Though companies such as SnapBizz and others are hoping to onboard 3,000-5000 stores, one needs to remember that these will be restricted to the top 10-15 cities. “To de-risk their supply chain, they will increase their wallet share on platforms such as ours. Till yesterday, if they were buying 10-15 per cent of their inventory (from digital channels), they will increase it to 20-25 per cent,” says BigBasket’s Choudhari.
Kumar of SnapBizz agrees that the ecosystem will not change dramatically. “The traditional distributors are not going to vanish,” he says. “If you take any company which has 400-500 products, only 20 per cent have natural velocity. A Rin soap will find its way to the shop, but who is going to sell the long tail into that store? That’s what the distributor does. He goes and sells and cajoles the retailer, gives him longer credit. If you take the distributor out of the system, a company will be selling only 30 per cent of its products.
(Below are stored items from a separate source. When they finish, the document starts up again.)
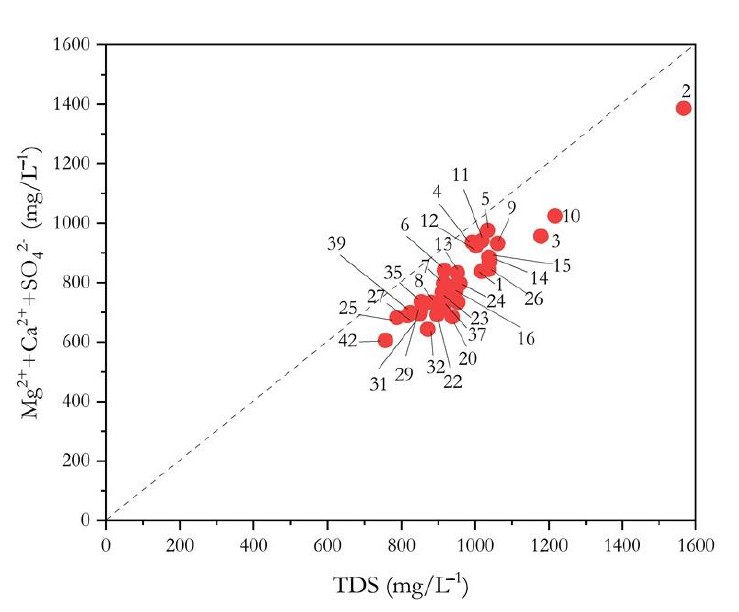
Figure 4. Mg + Ca + SO 4 (in mg/L −1 ) vs. TDS (in mg L −1 ) binary diagram. The IDs refer to the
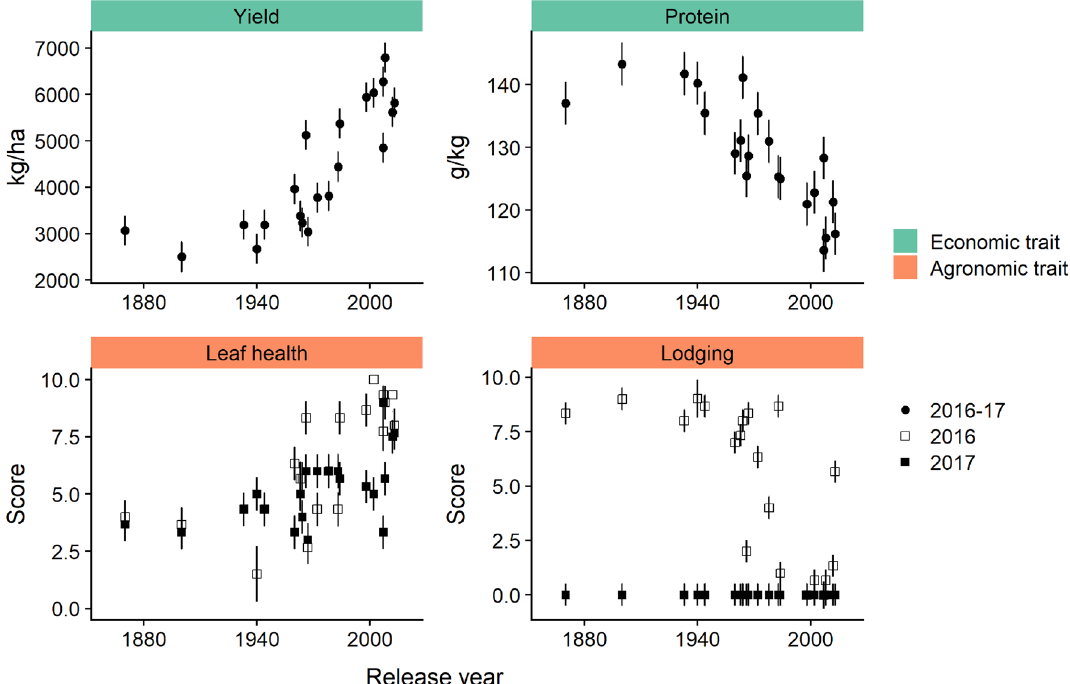
are shown for 2016 and 2017 separately; leaf health and lodging were scored on a scale of 0–10 where 0 = no green on flag leaf and 10 = flag leaf completely green for leaf health and 0 = no lodging and 10 = completely flat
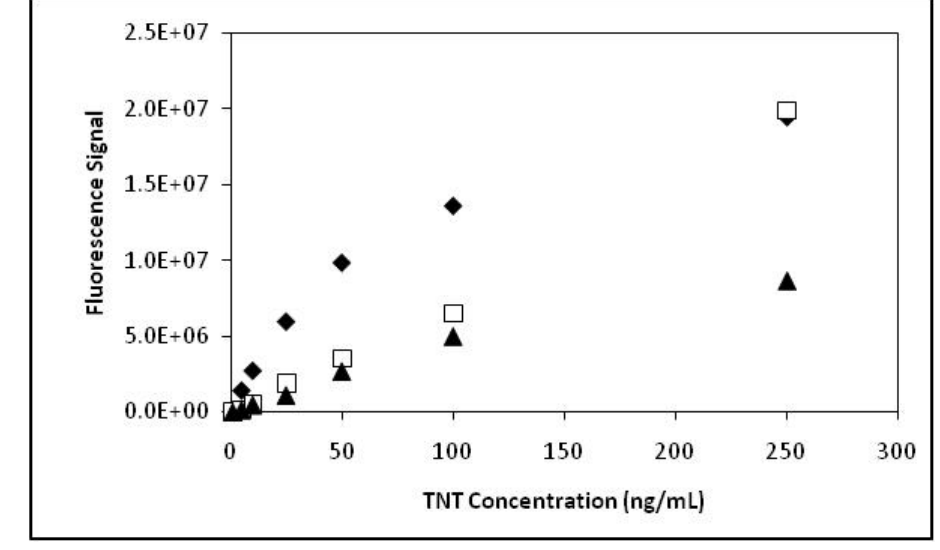
Figure 4. Dose response curves for TNT in seawater using multi-channel PMMA microfluidic device. TNT samples were prepared in 90% seawater: 10% flow buffer (10 mM Na-Phosphate, pH 7.4 + Tween 20 (0.01%). Series 1 (filled diamonds), Series 2 (open squares) and Series 3 (filled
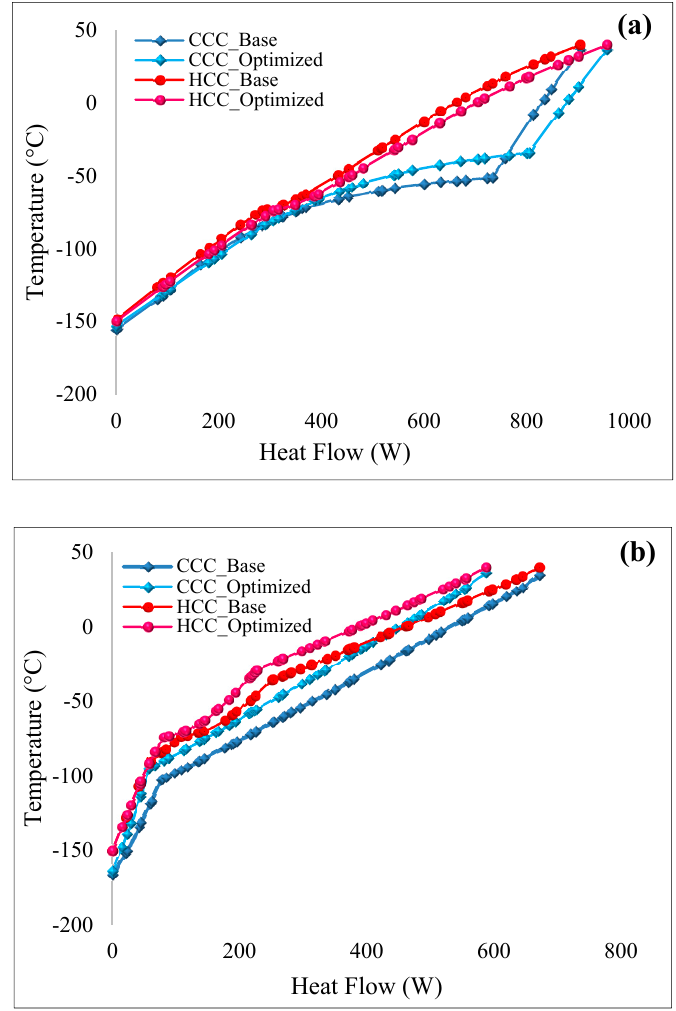
Figure 5. Temperature and heat-flow curves (THCCs) of base and optimized cases for CHX-01 of ( a ) SMR and ( b ) N 2 dual expander LNG processes.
While things will get better and more optimised, I am not a believer that things will be disrupted. Operating efficiencies may get disrupted. For example, today you have 80-90 distributors visiting a shop and booking an order and making deliveries. The deliveries may get consolidated, transportation may get consolidated, but not visits to merchants and servicing of merchants.”
The store owners, however, are much more open to digitisation than ever before. They have started leapfrogging from a humble calculator to the cloud.